Anayasa Mahkemesi Kararları da işbu hatalardan kaynaklı zararın tazmin edilmesi gerektiği yönündedir.

Anayasa Mahkemesi Bireysel Başvuru 2019/38336, Karar Tarihi: 01.02.2023: “Öncelikle somut olaydaki davanın kadastro idaresine karşı değil Hazineye karşı açıldığı anlaşılmıştır. Ayrıca dava 3402 sayılı Kanun’un 22. maddesinin ikinci fıkrasının (a) bendi uyarınca yapılan yenileme kadastrosuna itiraz mahiyetinde bir dava da değildir. Dahası başvurucunun yenileme kadastrosunun hukukiliğine yönelik bir itirazı da bulunmamaktadır. Başvurucu, taşınmazının yüz ölçümünün azaltılması sebebiyle 4721 sayılı Kanun’un 1007. maddesi kapsamında tazminat talebinde bulunmuştur. 4721 sayılı Kanun’un 1007. maddesi uyarınca tazminat davası açılabilmesi için yenileme kadastrosuna karşı iptal davası açılması zorunluluğu bulunmamaktadır. Satın aldığı taşınmazın yüz ölçümü azaltılan kişi, yenileme kadastrosuna karşı dava açmadan da devletin tapu sicilini düzgün oluşturma sorumluluğunu ihlal ettiği iddiasıyla tazminat davası açabilir.”

Tazminat Davasında Zamanaşımı Süresi

TBK m.146: “Kanunda aksine bir hüküm bulunmadıkça, her alacak on yıllık zamanaşımına tabidir.”

Tazminat davaları on yıllık zamanaşımı süresine tabidir. Bu süre zararın öğrenilmesinden itibaren başlamaktadır.

Görevli ve Yetkili Mahkeme

Devletin tapu sicilinin tutulmasından kaynaklı zararlardan doğan tazminat yükümlülüğü TMK’da düzenlenmesi ve etkisini özel hukuk alanında göstermesi sebebiyle görevli mahkeme Asliye Hukuk Mahkemesidir. Yetkili mahkeme bakımından ise kesin yetki söz konusudur.
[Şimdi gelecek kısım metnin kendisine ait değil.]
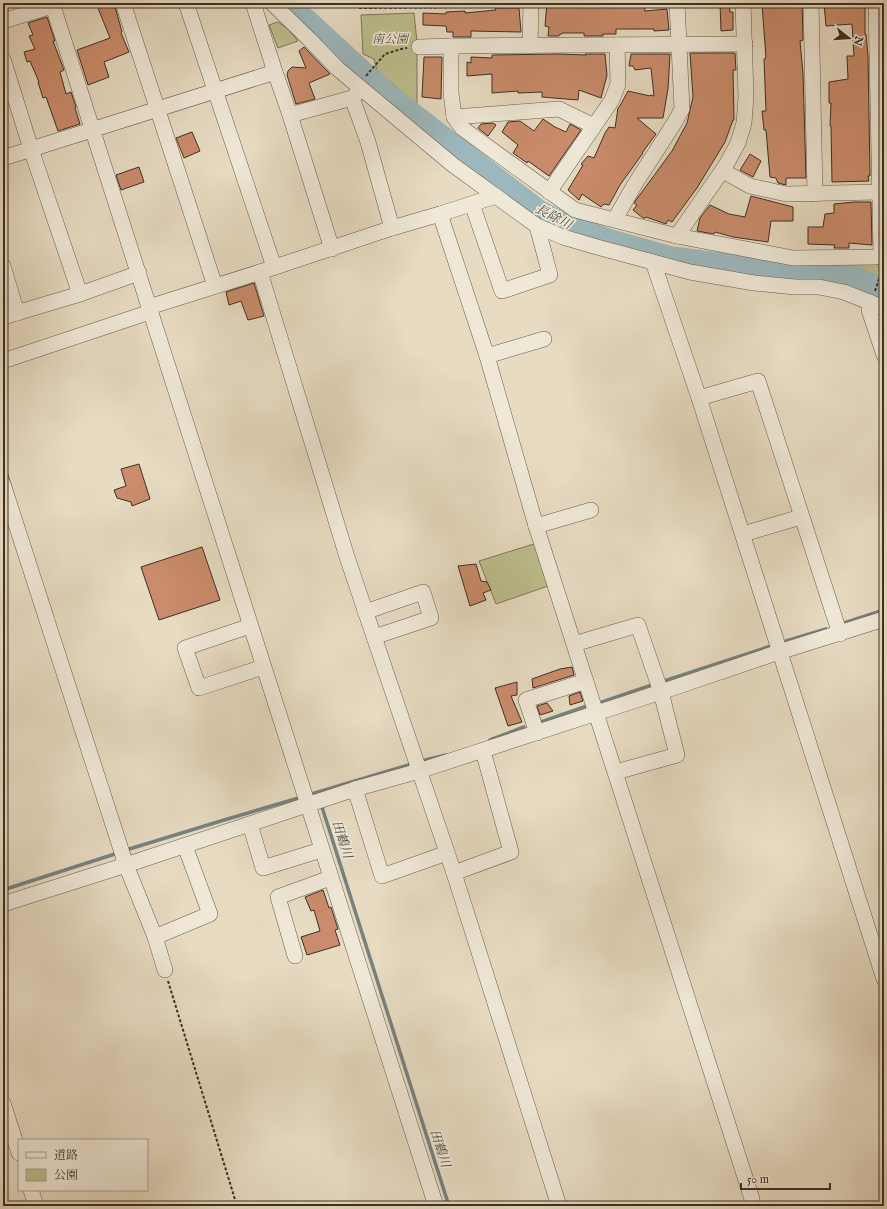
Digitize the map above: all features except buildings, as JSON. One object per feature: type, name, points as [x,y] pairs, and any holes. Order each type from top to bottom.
[{"type":"street","points":[[123,3],[214,286]]},
{"type":"street","points":[[186,3],[216,91],[346,557],[454,873],[559,1206]]},
{"type":"street","points":[[254,3],[332,249]]},
{"type":"street","points":[[272,3],[310,40],[357,90],[453,165],[537,226],[563,237],[690,272],[754,283],[795,288],[819,287],[876,301],[869,310],[884,355]]},
{"type":"street","points":[[530,46],[531,3]]},
{"type":"street","points":[[615,219],[682,109],[677,3]]},
{"type":"street","points":[[677,236],[723,171],[738,143],[744,123],[746,97],[743,3]]},
{"type":"street","points":[[811,3],[815,194]]},
{"type":"street","points":[[3,21],[52,4],[139,273],[263,667],[307,800],[321,850],[436,1206]]},
{"type":"street","points":[[451,46],[451,93],[454,117],[462,128],[548,192],[575,210],[677,236],[793,258],[875,257],[882,255],[879,192],[881,120],[879,9]]},
{"type":"street","points":[[419,47],[745,44]]},
{"type":"street","points":[[548,192],[612,100],[618,84],[617,45]]},
{"type":"street","points":[[3,59],[31,149],[80,294]]},
{"type":"street","points":[[3,158],[275,72]]},
{"type":"street","points":[[290,115],[357,90]]},
{"type":"street","points":[[357,90],[368,142],[392,228]]},
{"type":"street","points":[[454,117],[559,109],[594,126]]},
{"type":"street","points":[[723,171],[750,186],[786,194],[879,192]]},
{"type":"street","points":[[3,361],[214,286],[496,196]]},
{"type":"street","points":[[472,204],[502,291],[550,276],[537,226]]},
{"type":"street","points":[[440,214],[487,356],[536,526],[752,1199],[752,1206]]},
{"type":"street","points":[[653,262],[743,534],[779,652],[884,979]]},
{"type":"street","points":[[3,266],[10,315],[80,294],[139,273]]},
{"type":"street","points":[[487,356],[544,339]]},
{"type":"street","points":[[699,398],[758,381],[840,634]]},
{"type":"street","points":[[3,484],[124,857],[155,937],[165,970]]},
{"type":"street","points":[[536,526],[591,510]]},
{"type":"street","points":[[743,534],[801,516]]},
{"type":"street","points":[[365,612],[422,592],[431,618],[374,637]]},
{"type":"street","points":[[3,904],[124,857],[185,846],[250,824],[307,800],[329,798],[355,789],[419,772],[779,652],[884,620]]},
{"type":"street","points":[[574,644],[638,625],[661,692],[677,755],[616,772]]},
{"type":"street","points":[[250,626],[185,648],[199,688],[263,667]]},
{"type":"street","points":[[537,733],[526,700],[586,681]]},
{"type":"street","points":[[454,873],[511,852],[484,750]]},
{"type":"street","points":[[355,789],[382,876],[447,853]]},
{"type":"street","points":[[250,824],[263,868],[321,850]]},
{"type":"street","points":[[155,937],[210,914],[185,846]]},
{"type":"street","points":[[295,956],[278,897],[330,878]]},
{"type":"street","points":[[3,1103],[18,1150]]},
{"type":"street","points":[[31,1191],[36,1206]]},
{"type":"path","points":[[359,8],[488,7],[488,3]]},
{"type":"path","points":[[357,90],[385,54],[401,49],[419,47]]},
{"type":"path","points":[[876,301],[880,277]]},
{"type":"path","points":[[165,970],[237,1206]]},
{"type":"green space","name":"南公園","points":[[414,13],[417,42],[417,105],[377,71],[374,59],[363,54],[361,15]]},
{"type":"green space","points":[[278,22],[288,29],[298,41],[278,48],[269,25]]},
{"type":"green space","points":[[884,262],[884,278],[840,263]]},
{"type":"green space","points":[[537,543],[548,586],[496,604],[479,561]]},
{"type":"waterway","name":"長除川","points":[[289,3],[388,94],[539,210],[566,224],[608,239],[672,257],[817,275],[852,275],[884,289]]},
{"type":"waterway","points":[[3,462],[9,482]]},
{"type":"waterway","points":[[844,623],[884,610]]},
{"type":"waterway","points":[[786,641],[826,629]]},
{"type":"waterway","points":[[661,682],[771,646]]},
{"type":"waterway","points":[[602,702],[652,685]]},
{"type":"waterway","points":[[538,723],[587,706]]},
{"type":"waterway","points":[[490,740],[524,727]]},
{"type":"waterway","points":[[421,761],[446,755]]},
{"type":"waterway","points":[[308,795],[412,764]]},
{"type":"waterway","name":"田鶴川","points":[[126,850],[302,797]]},
{"type":"waterway","name":"田鶴川","points":[[321,804],[449,1206]]},
{"type":"waterway","name":"田鶴川","points":[[3,890],[118,853]]}]
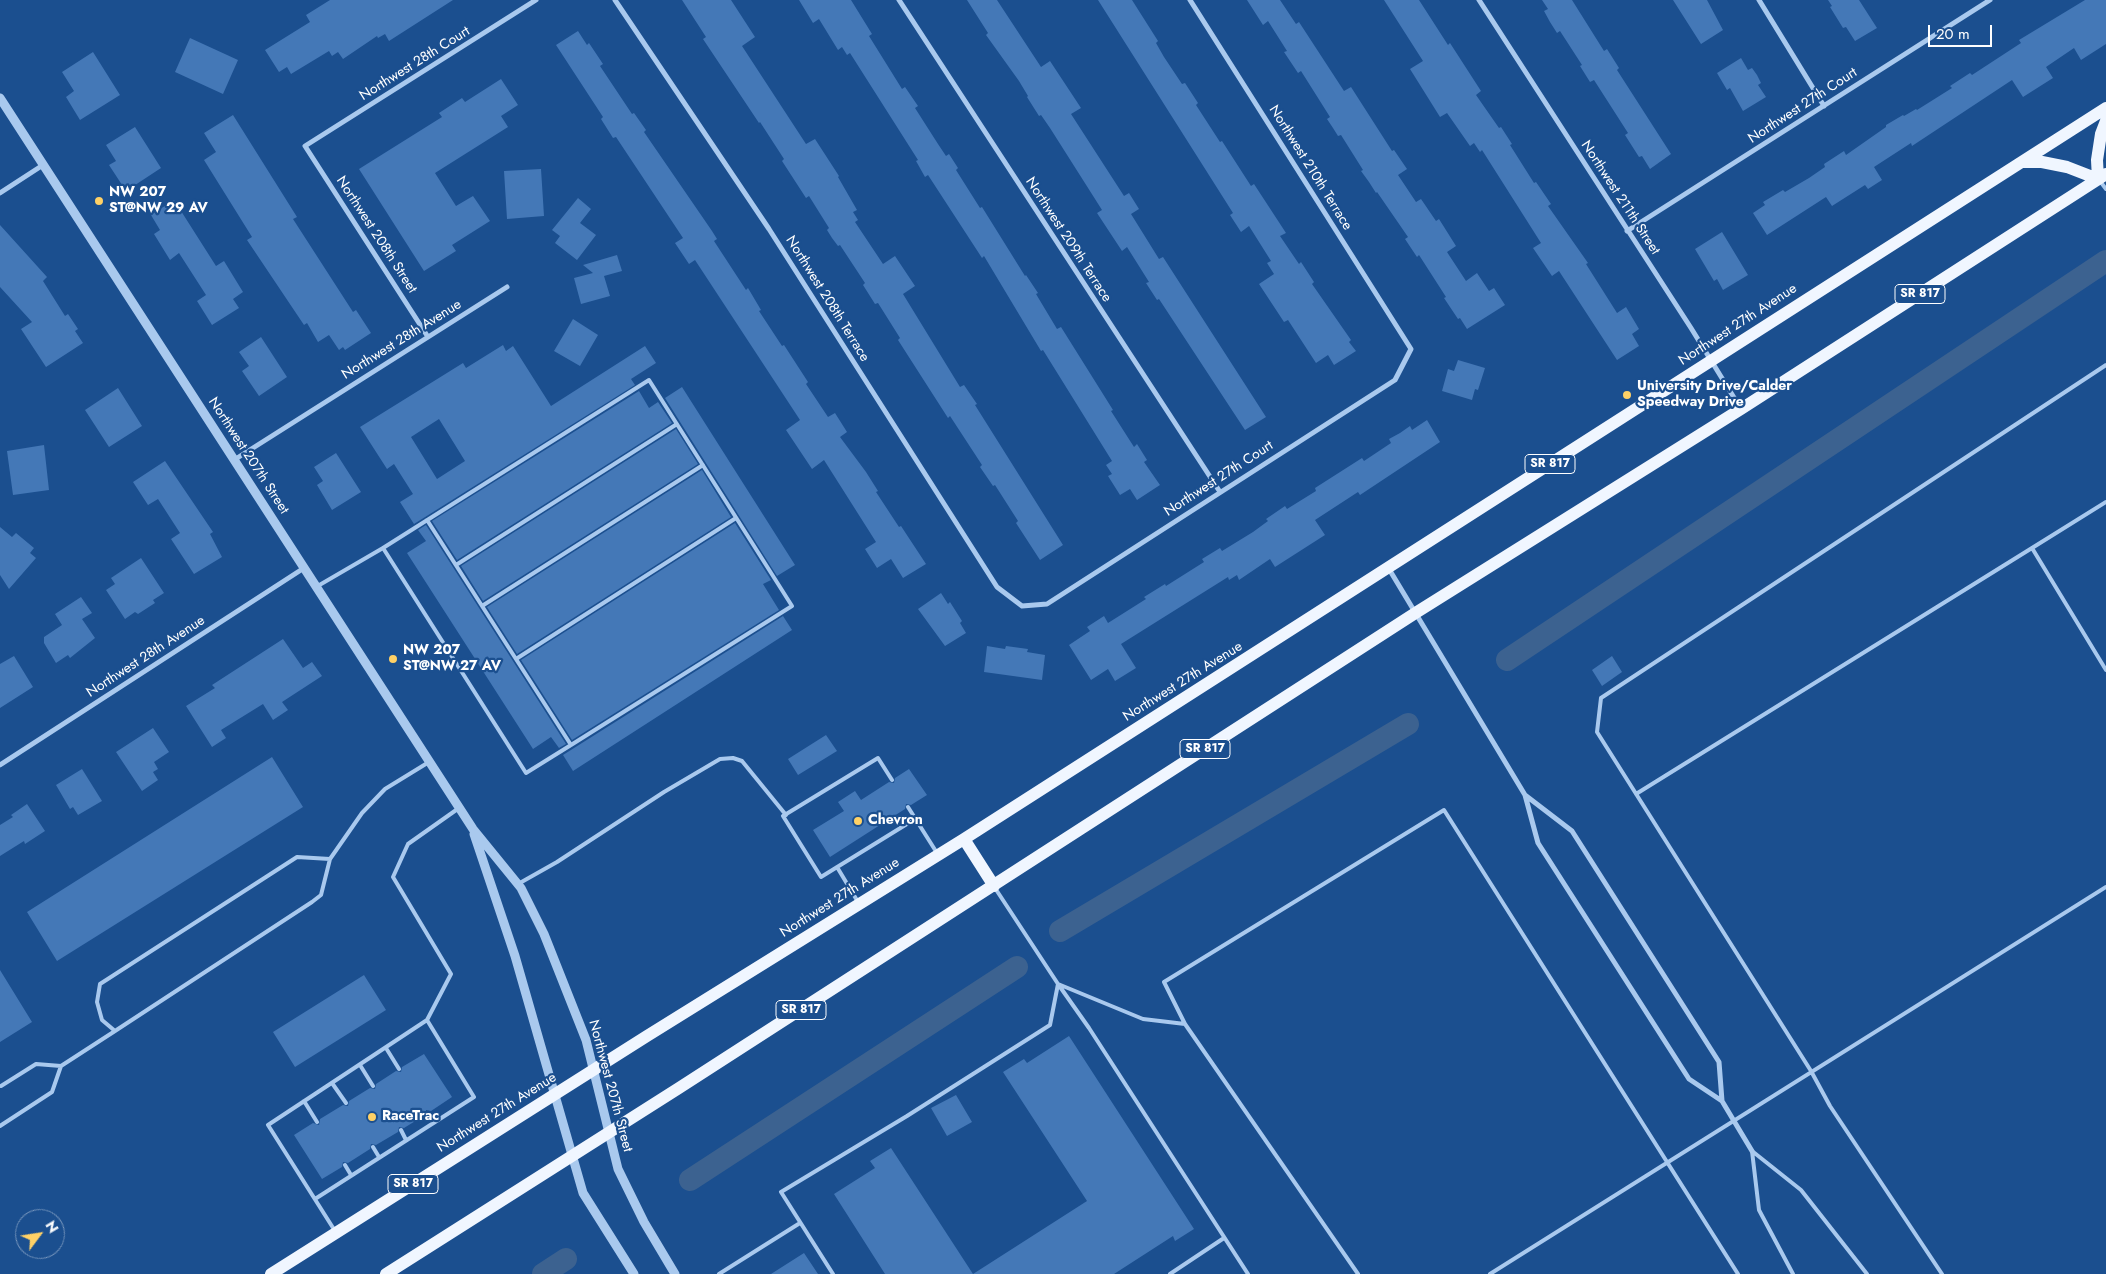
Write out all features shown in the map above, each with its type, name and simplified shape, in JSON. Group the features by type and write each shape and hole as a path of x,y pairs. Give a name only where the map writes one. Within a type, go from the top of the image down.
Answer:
{"main road":[{"name":"Northwest 27th Avenue","path":"271,1274 593,1070 964,839 2106,108"},
{"path":"2103,181 2097,160 2101,134 2106,121"},
{"path":"2022,162 2042,162 2068,167 2103,181"},
{"name":"SR 817","path":"386,1274 994,886 1417,612 2103,181"},
{"path":"964,839 994,886"}],"street":[{"name":"Northwest 28th Court","path":"305,146 536,0"},
{"name":"Northwest 208th Terrace","path":"615,0 769,229 997,588 1022,606"},
{"name":"Northwest 209th Terrace","path":"898,0 1220,492"},
{"name":"Northwest 210th Terrace","path":"1190,0 1411,349"},
{"name":"Northwest 211th Street","path":"1479,0 1741,409"},
{"path":"1759,0 1824,106"},
{"name":"Northwest 27th Court","path":"1627,232 1990,0"},
{"name":"Northwest 207th Street","path":"0,98 472,829 518,884 544,934 586,1040 618,1169 644,1222 675,1274"},
{"name":"Northwest 208th Street","path":"305,146 428,337"},
{"path":"0,193 43,165"},
{"name":"Northwest 28th Avenue","path":"234,460 506,287"},
{"name":"Northwest 27th Court","path":"1022,606 1047,604 1396,380 1411,349"},
{"name":"Northwest 28th Avenue","path":"0,765 304,568"},
{"path":"1389,568 1525,795 1538,843 1689,1079 1722,1101"},
{"path":"1525,795 1572,831 1719,1062 1722,1101 1752,1151"},
{"name":"Northwest 207th Street","path":"472,829 515,956 583,1193 634,1274"}],"lane":[{"path":"1942,1274 1830,1106 1811,1071 1597,732 1601,698 2106,365"},
{"path":"316,588 383,548 649,380 792,606 526,774 383,548"},
{"path":"456,565 677,424"},
{"path":"482,606 703,465"},
{"path":"1636,794 2106,502"},
{"path":"516,659 736,518"},
{"path":"427,520 571,745"},
{"path":"2032,548 2106,670"},
{"path":"518,884 557,862 664,792 720,759 733,758 742,762 786,814"},
{"path":"892,780 878,758 782,816 821,877 915,819"},
{"path":"1,1086 36,1064 61,1066 312,902 321,895 330,859 362,813 386,789 429,762"},
{"path":"908,807 938,855"},
{"path":"336,1233 268,1125 427,1020 451,974 393,877 408,844 459,808"},
{"path":"1358,1274 1185,1024 1164,982 1444,810 1738,1274"},
{"path":"115,1031 102,1020 99,1011 97,1002 100,984 297,857 330,859"},
{"path":"837,867 859,904"},
{"path":"994,886 1089,1028 1248,1274"},
{"path":"1490,1274 2106,887"},
{"path":"1058,984 1143,1019 1185,1024"},
{"path":"833,1274 781,1192 907,1116 1050,1025 1058,984"},
{"path":"315,1198 474,1096 427,1020"},
{"path":"386,1048 399,1069"},
{"path":"360,1065 373,1086"},
{"path":"0,1126 52,1092 61,1066"},
{"path":"332,1083 346,1103"},
{"path":"304,1102 316,1122"},
{"path":"428,1113 433,1122"},
{"path":"401,1130 406,1140"},
{"path":"373,1147 379,1157"},
{"path":"1752,1151 1759,1210 1793,1274"},
{"path":"1752,1151 1801,1190 1868,1274"},
{"path":"345,1165 351,1175"},
{"path":"722,1273 800,1223"},
{"path":"1170,1274 1224,1238"}],"building":[{"path":"330,0 453,0 389,41 385,34 378,38 377,36 343,59 338,52 332,56 329,51 291,74 287,67 279,72 265,50 310,22 306,15"},
{"path":"682,0 731,0 755,37 742,46 806,144 815,139 839,176 857,210 853,212 858,220 855,222 883,264 895,256 915,286 903,294 960,387 964,385 977,404 975,405 1063,545 1040,560 1016,523 1018,521 995,485 993,486 980,467 982,465 950,416 948,418 898,340 900,338 878,303 875,304 863,285 865,283 840,245 838,246 832,238 827,230 829,228 809,196 806,198 782,161 784,159 703,39 706,37"},
{"path":"799,0 851,0 872,34 869,36 902,89 905,87 918,106 915,108 946,156 949,154 958,168 956,170 980,208 982,207 1025,276 1038,293 1036,294 1057,329 1061,327 1134,447 1137,444 1147,460 1144,462 1160,485 1137,500 1130,489 1120,495 1108,476 1112,474 1106,465 1112,461 1043,350 1041,351 984,256 982,258 928,175 925,177 916,161 918,160 850,53 847,55 842,47 838,50 819,19 813,23"},
{"path":"967,0 997,0 1041,67 1050,61 1081,108 1071,114 1124,196 1129,193 1139,209 1131,214 1159,259 1163,257 1266,417 1245,430 1159,299 1157,300 1146,283 1149,282 1127,247 1122,251 1097,213 1102,210 1050,128 1041,115 1039,116 1019,81 986,35 988,33"},
{"path":"1098,0 1132,0 1158,41 1156,43 1164,57 1182,84 1185,83 1198,103 1196,105 1220,142 1222,141 1251,186 1254,184 1286,233 1280,236 1299,264 1301,262 1314,282 1312,284 1351,340 1349,342 1356,351 1334,365 1328,355 1316,363 1288,320 1284,322 1259,284 1274,274 1267,263 1271,261 1249,226 1241,232 1230,215 1233,213"},
{"path":"1247,0 1280,0 1296,24 1299,22 1344,91 1351,87 1392,151 1394,150 1407,169 1398,175 1416,202 1421,199 1436,221 1439,219 1456,246 1447,252 1466,281 1477,273 1489,291 1494,288 1505,305 1467,329 1460,318 1458,319 1419,255 1417,257 1405,239 1408,237 1361,171 1363,170 1341,135 1338,136 1327,119 1330,117 1301,71 1298,73 1284,52 1287,51 1268,21 1263,25"},
{"path":"1384,0 1419,0 1481,91 1476,95 1499,128 1501,127 1534,183 1536,182 1551,204 1548,206 1588,263 1586,264 1617,313 1626,307 1639,329 1632,334 1639,346 1617,360 1559,271 1552,276 1533,248 1541,243 1482,150 1480,152 1474,143 1470,146 1447,113 1440,117 1410,69 1423,61"},
{"path":"1542,0 1572,0 1604,51 1607,49 1619,68 1617,70 1671,154 1650,169 1642,156 1639,157 1625,135 1628,133 1594,80 1590,82 1580,66 1582,65 1560,31 1557,33 1550,22 1544,11 1548,9"},
{"path":"1673,0 1707,0 1723,30 1701,44"},
{"path":"1828,0 1859,0 1877,28 1855,41 1846,27 1843,28 1830,7 1832,6"},
{"path":"2085,0 2106,0 2106,44 2081,60 2074,48 2046,67 2053,78 2023,97 2012,80 1912,146 1911,143 1874,167 1882,180 1868,189 1865,185 1832,206 1826,197 1767,235 1753,213 1765,205 1763,202 1809,178 1825,167 1824,164 1844,151 1846,155 1886,127 1886,125 1903,115 1917,110 1952,88 1950,86 1970,73 1972,75 2021,43 2019,40"},
{"path":"578,31 587,45 589,43 603,64 600,66 632,114 634,113 646,130 644,132 712,231 717,239 714,241 746,290 748,288 761,310 759,311 782,346 784,345 808,382 806,384 828,417 835,413 847,432 840,437 866,472 878,491 876,492 926,564 903,578 891,559 877,568 865,549 876,542 824,460 812,469 786,430 800,420 695,260 689,264 675,243 683,238 616,137 613,138 601,119 603,117 556,45"},
{"path":"190,38 238,60 223,94 175,72"},
{"path":"93,52 120,95 80,120 66,97 74,91 62,72"},
{"path":"1741,58 1748,70 1752,68 1757,75 1761,83 1758,85 1766,97 1743,111 1730,88 1727,90 1717,73"},
{"path":"501,79 518,105 501,116 508,127 435,173 456,206 473,196 490,221 452,245 456,251 424,271 359,169 442,117 439,113 462,98 465,102"},
{"path":"233,115 297,217 293,219 353,312 356,310 371,333 345,350 343,347 339,350 329,335 318,342 307,323 304,325 247,240 252,237 204,160 216,152 204,133"},
{"path":"135,127 161,168 126,191 109,165 116,161 106,145"},
{"path":"541,169 544,216 507,219 504,171"},
{"path":"578,198 591,209 580,223 596,235 577,260 555,243 560,236 552,230"},
{"path":"174,200 216,266 224,261 243,292 233,299 239,308 212,325 197,301 206,295 179,253 170,260 154,234 160,230 151,215"},
{"path":"0,225 47,277 43,281 65,316 68,314 78,329 75,331 83,343 46,367 21,329 32,322 0,287"},
{"path":"1722,232 1748,275 1723,290 1717,279 1714,281 1695,249"},
{"path":"617,255 622,271 604,276 610,296 581,304 574,278 593,273 583,265"},
{"path":"573,319 598,335 580,366 554,351"},
{"path":"261,337 287,377 259,396 242,371 249,366 239,352"},
{"path":"503,345 506,351 513,346 551,406 645,346 656,363 631,379 635,385 414,524 400,502 413,494 394,464 387,469 360,427 463,363 466,368","holes":["439,419 465,461 437,479 411,437"]},
{"path":"1458,360 1485,368 1478,390 1475,389 1472,400 1442,391 1448,369 1454,371"},
{"path":"682,387 795,565 777,576 665,398"},
{"path":"118,388 142,426 109,447 85,410"},
{"path":"639,391 649,408 658,402 672,423 457,560 432,521"},
{"path":"1427,420 1440,442 1360,495 1358,492 1315,520 1325,535 1275,567 1270,559 1239,580 1237,575 1229,580 1228,577 1121,644 1136,668 1115,681 1108,669 1091,680 1069,645 1090,631 1087,627 1104,616 1108,623 1146,599 1144,597 1165,584 1166,586 1204,562 1202,559 1220,548 1222,551 1253,532 1268,521 1266,519 1285,506 1287,509 1316,491 1315,488 1362,458 1364,461 1391,443 1389,439 1410,426 1412,430"},
{"path":"676,429 698,464 483,601 461,566"},
{"path":"44,445 49,490 13,495 7,451"},
{"path":"336,453 361,492 332,510 317,485 323,481 314,467"},
{"path":"165,461 213,532 210,534 222,557 194,574 171,539 180,533 158,499 148,505 133,482"},
{"path":"702,470 731,517 517,654 487,607"},
{"path":"735,523 771,580 763,584 779,610 572,740 521,660"},
{"path":"426,525 566,744 559,748 551,737 533,749 407,553 426,541 418,530"},
{"path":"0,527 12,537 16,533 34,548 30,553 36,558 9,589 0,575"},
{"path":"141,558 164,593 153,600 155,603 138,614 135,612 125,619 106,590 115,584 111,578"},
{"path":"941,593 948,604 950,602 962,621 960,623 966,633 945,646 918,609"},
{"path":"81,597 92,613 82,619 95,638 70,658 68,655 56,663 44,643 44,637 62,625 55,614"},
{"path":"783,616 792,630 573,771 563,755"},
{"path":"283,639 303,668 312,662 322,676 282,702 288,710 273,720 263,704 221,730 226,738 212,747 186,706 215,688 212,685"},
{"path":"987,646 1005,649 1006,646 1028,649 1027,652 1045,655 1042,680 984,672"},
{"path":"14,656 33,687 0,708 0,664"},
{"path":"1612,656 1622,672 1602,686 1592,670"},
{"path":"153,728 169,752 154,762 158,769 153,772 158,780 142,791 116,752"},
{"path":"826,735 837,751 798,775 788,759"},
{"path":"272,757 303,807 57,961 27,912"},
{"path":"82,769 102,801 78,815 73,807 70,809 56,785"},
{"name":"Chevron","path":"909,769 927,795 911,805 906,804 905,809 830,857 813,830 844,811 838,802 855,791 861,800 889,782 894,783 895,778"},
{"path":"27,804 45,831 25,844 24,841 0,856 0,825 13,817 11,815"},
{"path":"0,970 32,1022 0,1042"},
{"path":"364,975 386,1010 295,1067 273,1032"},
{"path":"1069,1036 1194,1229 1175,1241 1173,1236 1114,1274 973,1274 1087,1201 1003,1072 1024,1059 1027,1063"},
{"name":"RaceTrac","path":"424,1054 452,1097 431,1111 426,1110 425,1115 404,1128 399,1127 398,1132 376,1145 371,1144 370,1149 348,1163 343,1162 342,1167 322,1179 294,1135 313,1123 319,1125 320,1119 343,1105 348,1106 349,1101 370,1088 375,1089 376,1084 396,1071 401,1072 402,1067"},
{"path":"956,1095 972,1122 947,1136 931,1108"},
{"path":"891,1148 973,1274 885,1274 834,1194 875,1168 870,1161"},
{"path":"804,1253 818,1274 771,1274"}],"waterway":[{"path":"1507,660 2106,261"},
{"path":"1060,931 1408,724"},
{"path":"690,1180 1017,967"},
{"path":"543,1274 566,1259"}],"place":[{"name":"NW 207 ST@NW 29 AV","path":"99,201"},
{"name":"University Drive/Calder Speedway Drive","path":"1627,395"},
{"name":"NW 207 ST@NW 27 AV","path":"393,659"},
{"name":"Chevron","path":"858,821"},
{"name":"RaceTrac","path":"372,1117"}]}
TMK m.1007 uyarınca dava tapu sicilinin bulunduğu yer mahkemesinde açılacaktır.

Sonuç

Tapu sicilinin doğru tutulması, mülkiyet güvencesinin sağlanması açısından büyük önem taşır. Devlet, tapu sicilinin tutulmasından kaynaklanan zararlardan sorumlu olup, TMK m. 1007 kapsamında zararı tazmin yükümlülüğü altındadır. Kadastro Kanunu m.22/A uyarınca yapılan yenileme kadastrosu işlemlerinden kaynaklanan zararlarda tapu sicilinin tutulmasından kaynaklanan zararlar kapsamında değerlendirilmekte ve tazminat sorumluluğuna dahil edilmektedir. Yargıtay içtihatları ve Anayasa Mahkemesi kararları, devletin sorumluluğunu net bir biçimde ortaya koymaktadır. Özellikle, kusursuz sorumluluk ilkesi çerçevesinde devletin tazmin yükümlülüğünün geniş yorumlanması, zarar gören kişilerin mağduriyetinin giderilmesi açısından büyük önem taşır.

Sonuç olarak, tapu sicilinin hatalı veya eksik tutulması nedeniyle zarar gören bireyler, tapu kaydının düzeltilmesi, tazminat davası veya tapu iptal ve tescil davası gibi yollarla haklarını arayabileceklerdir.